### WHAT YOU ARE ASKED TO DO:
For this task, output every entry below exactly and omit the pictures.

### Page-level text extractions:

--

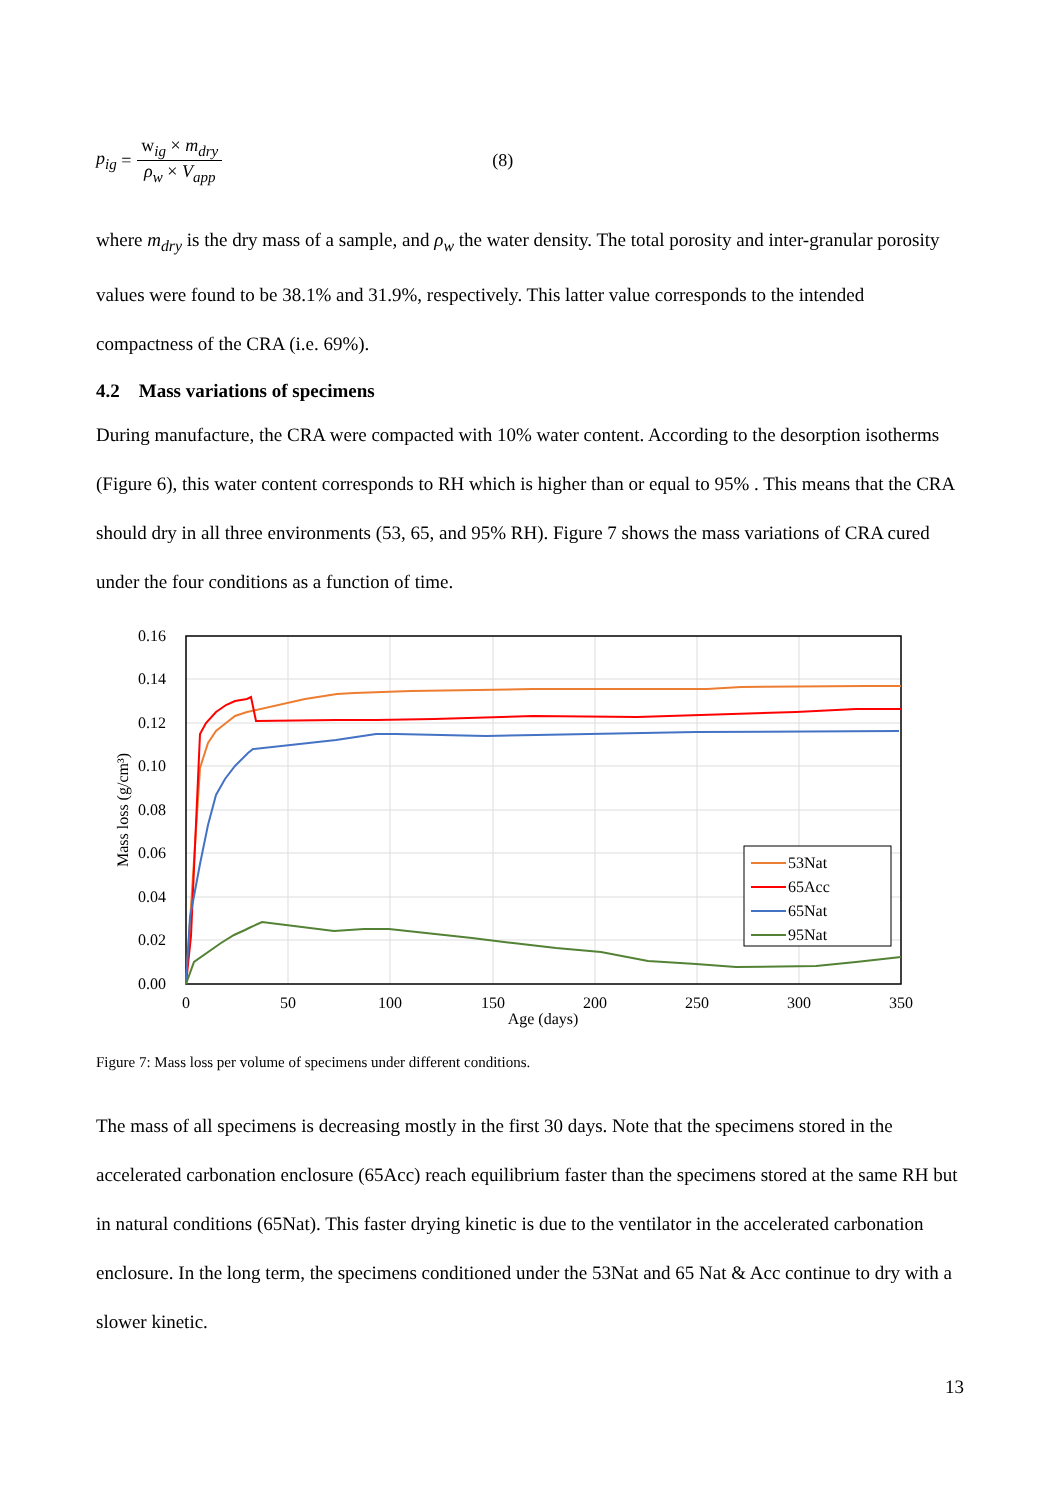p<sub>ig</sub> = w<sub>ig</sub> × m<sub>dry</sub> ρ<sub>w</sub> × V<sub>app</sub> (8)
where m<sub>dry</sub> is the dry mass of a sample, and ρ<sub>w</sub> the water density. The total porosity and inter-granular porosity values were found to be 38.1% and 31.9%, respectively. This latter value corresponds to the intended compactness of the CRA (i.e. 69%).
4.2 Mass variations of specimens
During manufacture, the CRA were compacted with 10% water content. According to the desorption isotherms (Figure 6), this water content corresponds to RH which is higher than or equal to 95% . This means that the CRA should dry in all three environments (53, 65, and 95% RH). Figure 7 shows the mass variations of CRA cured under the four conditions as a function of time.
0.16
0.14
0.12
0.10
0.08
0.06
0.04
0.02
0.00
0
50
100
150
200
250
300
350
Age (days)
Mass loss (g/cm³)
53Nat
65Acc
65Nat
95Nat
Figure 7: Mass loss per volume of specimens under different conditions.
The mass of all specimens is decreasing mostly in the first 30 days. Note that the specimens stored in the accelerated carbonation enclosure (65Acc) reach equilibrium faster than the specimens stored at the same RH but in natural conditions (65Nat). This faster drying kinetic is due to the ventilator in the accelerated carbonation enclosure. In the long term, the specimens conditioned under the 53Nat and 65 Nat & Acc continue to dry with a slower kinetic.
13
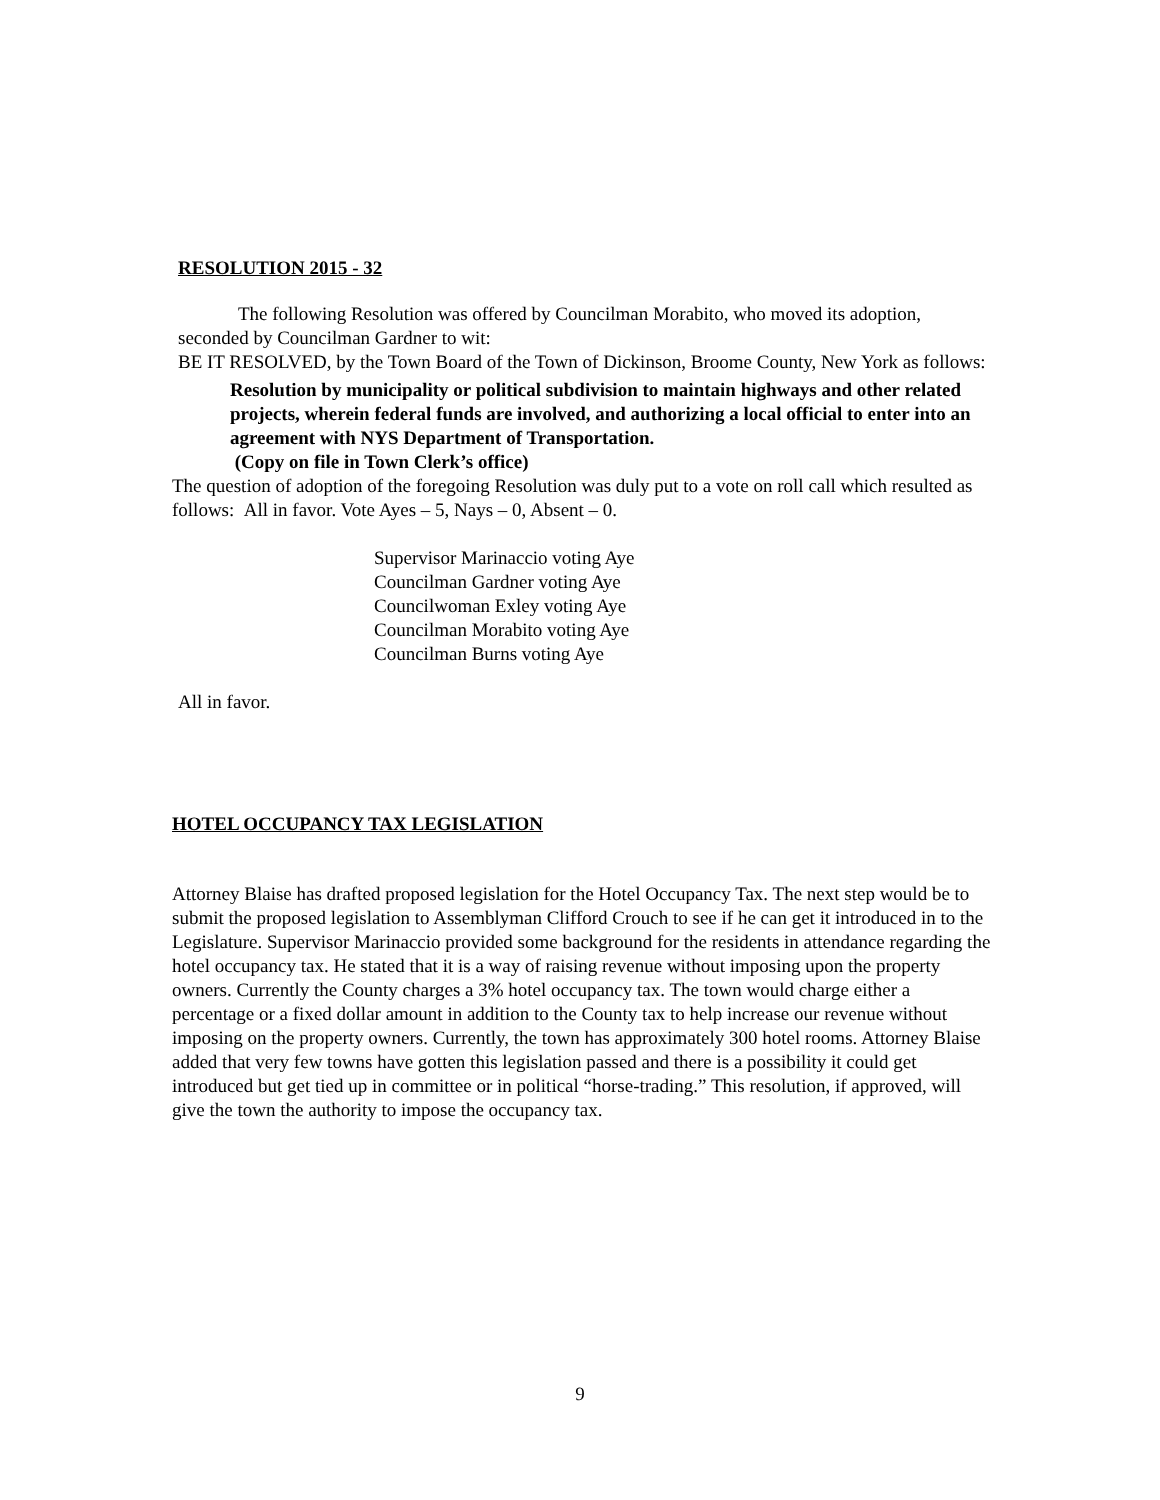RESOLUTION 2015 - 32
The following Resolution was offered by Councilman Morabito, who moved its adoption, seconded by Councilman Gardner to wit:
BE IT RESOLVED, by the Town Board of the Town of Dickinson, Broome County, New York as follows:
Resolution by municipality or political subdivision to maintain highways and other related projects, wherein federal funds are involved, and authorizing a local official to enter into an agreement with NYS Department of Transportation.
(Copy on file in Town Clerk’s office)
The question of adoption of the foregoing Resolution was duly put to a vote on roll call which resulted as follows: All in favor. Vote Ayes – 5, Nays – 0, Absent – 0.
Supervisor Marinaccio voting Aye
Councilman Gardner voting Aye
Councilwoman Exley voting Aye
Councilman Morabito voting Aye
Councilman Burns voting Aye
All in favor.
HOTEL OCCUPANCY TAX LEGISLATION
Attorney Blaise has drafted proposed legislation for the Hotel Occupancy Tax. The next step would be to submit the proposed legislation to Assemblyman Clifford Crouch to see if he can get it introduced in to the Legislature. Supervisor Marinaccio provided some background for the residents in attendance regarding the hotel occupancy tax. He stated that it is a way of raising revenue without imposing upon the property owners. Currently the County charges a 3% hotel occupancy tax. The town would charge either a percentage or a fixed dollar amount in addition to the County tax to help increase our revenue without imposing on the property owners. Currently, the town has approximately 300 hotel rooms. Attorney Blaise added that very few towns have gotten this legislation passed and there is a possibility it could get introduced but get tied up in committee or in political “horse-trading.” This resolution, if approved, will give the town the authority to impose the occupancy tax.
9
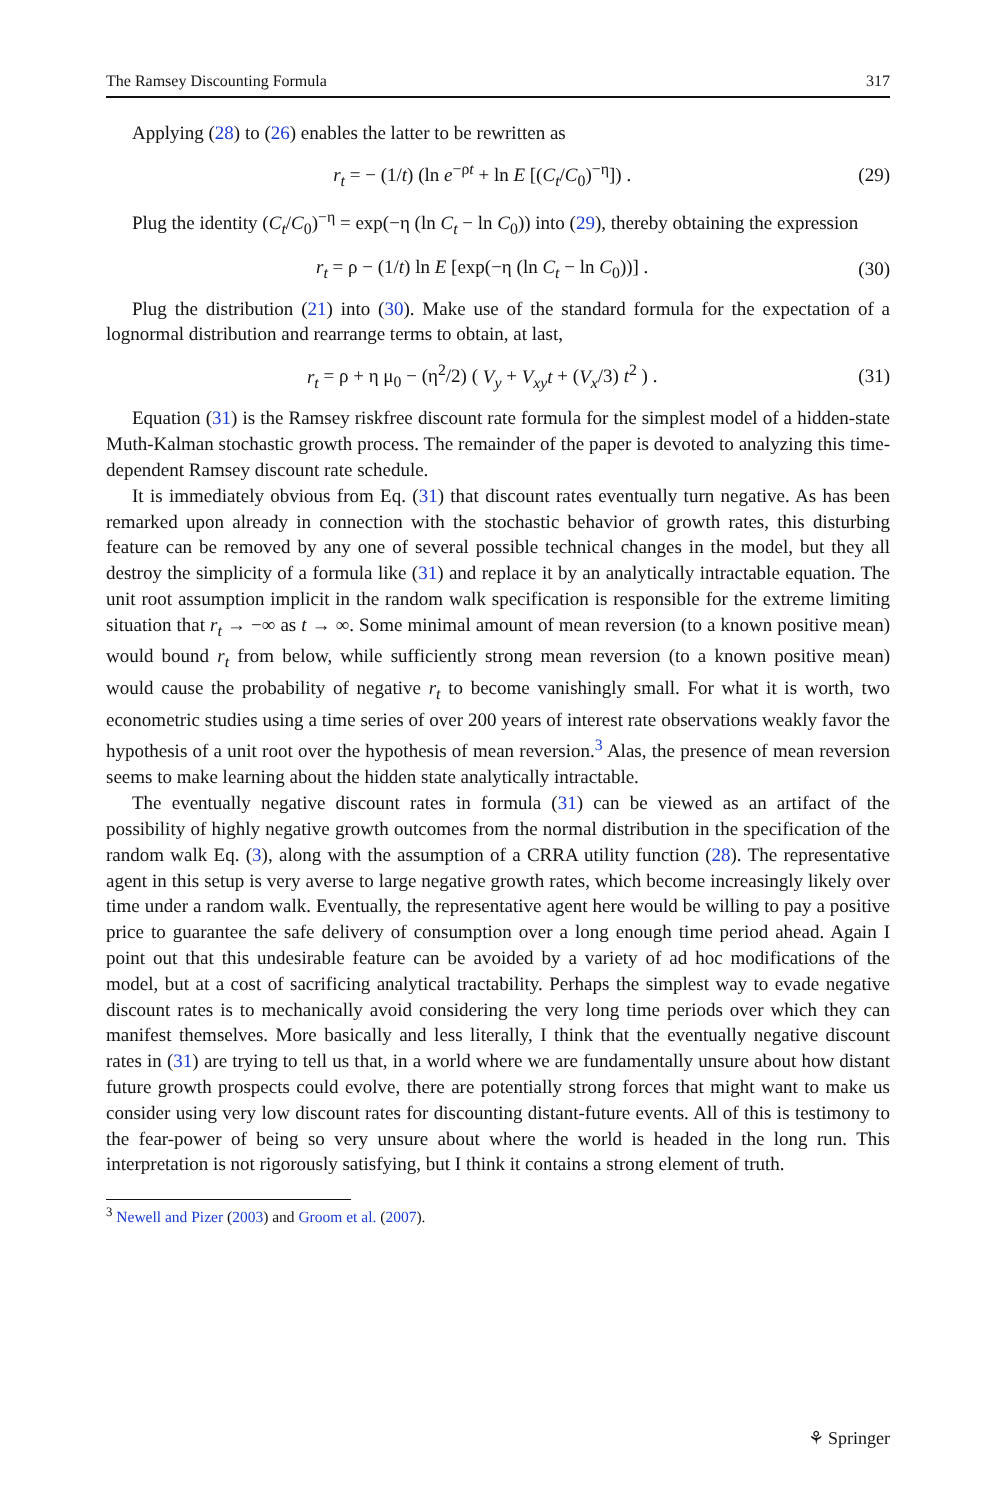The Ramsey Discounting Formula 317
Applying (28) to (26) enables the latter to be rewritten as
r<sub>t</sub> = − (1/t) (ln e<sup>−ρt</sup> + ln E [(C<sub>t</sub>/C<sub>0</sub>)<sup>−η</sup>]) . (29)
Plug the identity (C<sub>t</sub>/C<sub>0</sub>)<sup>−η</sup> = exp(−η (ln C<sub>t</sub> − ln C<sub>0</sub>)) into (29), thereby obtaining the expression
r<sub>t</sub> = ρ − (1/t) ln E [exp(−η (ln C<sub>t</sub> − ln C<sub>0</sub>))] . (30)
Plug the distribution (21) into (30). Make use of the standard formula for the expectation of a lognormal distribution and rearrange terms to obtain, at last,
r<sub>t</sub> = ρ + η μ<sub>0</sub> − (η<sup>2</sup>/2) ( V<sub>y</sub> + V<sub>xy</sub>t + (V<sub>x</sub>/3) t<sup>2</sup> ) . (31)
Equation (31) is the Ramsey riskfree discount rate formula for the simplest model of a hidden-state Muth-Kalman stochastic growth process. The remainder of the paper is devoted to analyzing this time-dependent Ramsey discount rate schedule.
It is immediately obvious from Eq. (31) that discount rates eventually turn negative. As has been remarked upon already in connection with the stochastic behavior of growth rates, this disturbing feature can be removed by any one of several possible technical changes in the model, but they all destroy the simplicity of a formula like (31) and replace it by an analytically intractable equation. The unit root assumption implicit in the random walk specification is responsible for the extreme limiting situation that r<sub>t</sub> → −∞ as t → ∞. Some minimal amount of mean reversion (to a known positive mean) would bound r<sub>t</sub> from below, while sufficiently strong mean reversion (to a known positive mean) would cause the probability of negative r<sub>t</sub> to become vanishingly small. For what it is worth, two econometric studies using a time series of over 200 years of interest rate observations weakly favor the hypothesis of a unit root over the hypothesis of mean reversion.<sup>3</sup> Alas, the presence of mean reversion seems to make learning about the hidden state analytically intractable.
The eventually negative discount rates in formula (31) can be viewed as an artifact of the possibility of highly negative growth outcomes from the normal distribution in the specification of the random walk Eq. (3), along with the assumption of a CRRA utility function (28). The representative agent in this setup is very averse to large negative growth rates, which become increasingly likely over time under a random walk. Eventually, the representative agent here would be willing to pay a positive price to guarantee the safe delivery of consumption over a long enough time period ahead. Again I point out that this undesirable feature can be avoided by a variety of ad hoc modifications of the model, but at a cost of sacrificing analytical tractability. Perhaps the simplest way to evade negative discount rates is to mechanically avoid considering the very long time periods over which they can manifest themselves. More basically and less literally, I think that the eventually negative discount rates in (31) are trying to tell us that, in a world where we are fundamentally unsure about how distant future growth prospects could evolve, there are potentially strong forces that might want to make us consider using very low discount rates for discounting distant-future events. All of this is testimony to the fear-power of being so very unsure about where the world is headed in the long run. This interpretation is not rigorously satisfying, but I think it contains a strong element of truth.
<sup>3</sup> Newell and Pizer (2003) and Groom et al. (2007).
⚘ Springer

--

### SOLVED PROBLEM:
p<sub>ig</sub> = w<sub>ig</sub> × m<sub>dry</sub> ρ<sub>w</sub> × V<sub>app</sub> (8)
where m<sub>dry</sub> is the dry mass of a sample, and ρ<sub>w</sub> the water density. The total porosity and inter-granular porosity values were found to be 38.1% and 31.9%, respectively. This latter value corresponds to the intended compactness of the CRA (i.e. 69%).
4.2 Mass variations of specimens
During manufacture, the CRA were compacted with 10% water content. According to the desorption isotherms (Figure 6), this water content corresponds to RH which is higher than or equal to 95% . This means that the CRA should dry in all three environments (53, 65, and 95% RH). Figure 7 shows the mass variations of CRA cured under the four conditions as a function of time.
0.16
0.14
0.12
0.10
0.08
0.06
0.04
0.02
0.00
0
50
100
150
200
250
300
350
Age (days)
Mass loss (g/cm³)
53Nat
65Acc
65Nat
95Nat
Figure 7: Mass loss per volume of specimens under different conditions.
The mass of all specimens is decreasing mostly in the first 30 days. Note that the specimens stored in the accelerated carbonation enclosure (65Acc) reach equilibrium faster than the specimens stored at the same RH but in natural conditions (65Nat). This faster drying kinetic is due to the ventilator in the accelerated carbonation enclosure. In the long term, the specimens conditioned under the 53Nat and 65 Nat & Acc continue to dry with a slower kinetic.
13
RESOLUTION 2015 - 32
The following Resolution was offered by Councilman Morabito, who moved its adoption, seconded by Councilman Gardner to wit:
BE IT RESOLVED, by the Town Board of the Town of Dickinson, Broome County, New York as follows:
Resolution by municipality or political subdivision to maintain highways and other related projects, wherein federal funds are involved, and authorizing a local official to enter into an agreement with NYS Department of Transportation.
(Copy on file in Town Clerk’s office)
The question of adoption of the foregoing Resolution was duly put to a vote on roll call which resulted as follows: All in favor. Vote Ayes – 5, Nays – 0, Absent – 0.
Supervisor Marinaccio voting Aye
Councilman Gardner voting Aye
Councilwoman Exley voting Aye
Councilman Morabito voting Aye
Councilman Burns voting Aye
All in favor.
HOTEL OCCUPANCY TAX LEGISLATION
Attorney Blaise has drafted proposed legislation for the Hotel Occupancy Tax. The next step would be to submit the proposed legislation to Assemblyman Clifford Crouch to see if he can get it introduced in to the Legislature. Supervisor Marinaccio provided some background for the residents in attendance regarding the hotel occupancy tax. He stated that it is a way of raising revenue without imposing upon the property owners. Currently the County charges a 3% hotel occupancy tax. The town would charge either a percentage or a fixed dollar amount in addition to the County tax to help increase our revenue without imposing on the property owners. Currently, the town has approximately 300 hotel rooms. Attorney Blaise added that very few towns have gotten this legislation passed and there is a possibility it could get introduced but get tied up in committee or in political “horse-trading.” This resolution, if approved, will give the town the authority to impose the occupancy tax.
9
The Ramsey Discounting Formula 317
Applying (28) to (26) enables the latter to be rewritten as
r<sub>t</sub> = − (1/t) (ln e<sup>−ρt</sup> + ln E [(C<sub>t</sub>/C<sub>0</sub>)<sup>−η</sup>]) . (29)
Plug the identity (C<sub>t</sub>/C<sub>0</sub>)<sup>−η</sup> = exp(−η (ln C<sub>t</sub> − ln C<sub>0</sub>)) into (29), thereby obtaining the expression
r<sub>t</sub> = ρ − (1/t) ln E [exp(−η (ln C<sub>t</sub> − ln C<sub>0</sub>))] . (30)
Plug the distribution (21) into (30). Make use of the standard formula for the expectation of a lognormal distribution and rearrange terms to obtain, at last,
r<sub>t</sub> = ρ + η μ<sub>0</sub> − (η<sup>2</sup>/2) ( V<sub>y</sub> + V<sub>xy</sub>t + (V<sub>x</sub>/3) t<sup>2</sup> ) . (31)
Equation (31) is the Ramsey riskfree discount rate formula for the simplest model of a hidden-state Muth-Kalman stochastic growth process. The remainder of the paper is devoted to analyzing this time-dependent Ramsey discount rate schedule.
It is immediately obvious from Eq. (31) that discount rates eventually turn negative. As has been remarked upon already in connection with the stochastic behavior of growth rates, this disturbing feature can be removed by any one of several possible technical changes in the model, but they all destroy the simplicity of a formula like (31) and replace it by an analytically intractable equation. The unit root assumption implicit in the random walk specification is responsible for the extreme limiting situation that r<sub>t</sub> → −∞ as t → ∞. Some minimal amount of mean reversion (to a known positive mean) would bound r<sub>t</sub> from below, while sufficiently strong mean reversion (to a known positive mean) would cause the probability of negative r<sub>t</sub> to become vanishingly small. For what it is worth, two econometric studies using a time series of over 200 years of interest rate observations weakly favor the hypothesis of a unit root over the hypothesis of mean reversion.<sup>3</sup> Alas, the presence of mean reversion seems to make learning about the hidden state analytically intractable.
The eventually negative discount rates in formula (31) can be viewed as an artifact of the possibility of highly negative growth outcomes from the normal distribution in the specification of the random walk Eq. (3), along with the assumption of a CRRA utility function (28). The representative agent in this setup is very averse to large negative growth rates, which become increasingly likely over time under a random walk. Eventually, the representative agent here would be willing to pay a positive price to guarantee the safe delivery of consumption over a long enough time period ahead. Again I point out that this undesirable feature can be avoided by a variety of ad hoc modifications of the model, but at a cost of sacrificing analytical tractability. Perhaps the simplest way to evade negative discount rates is to mechanically avoid considering the very long time periods over which they can manifest themselves. More basically and less literally, I think that the eventually negative discount rates in (31) are trying to tell us that, in a world where we are fundamentally unsure about how distant future growth prospects could evolve, there are potentially strong forces that might want to make us consider using very low discount rates for discounting distant-future events. All of this is testimony to the fear-power of being so very unsure about where the world is headed in the long run. This interpretation is not rigorously satisfying, but I think it contains a strong element of truth.
<sup>3</sup> Newell and Pizer (2003) and Groom et al. (2007).
⚘ Springer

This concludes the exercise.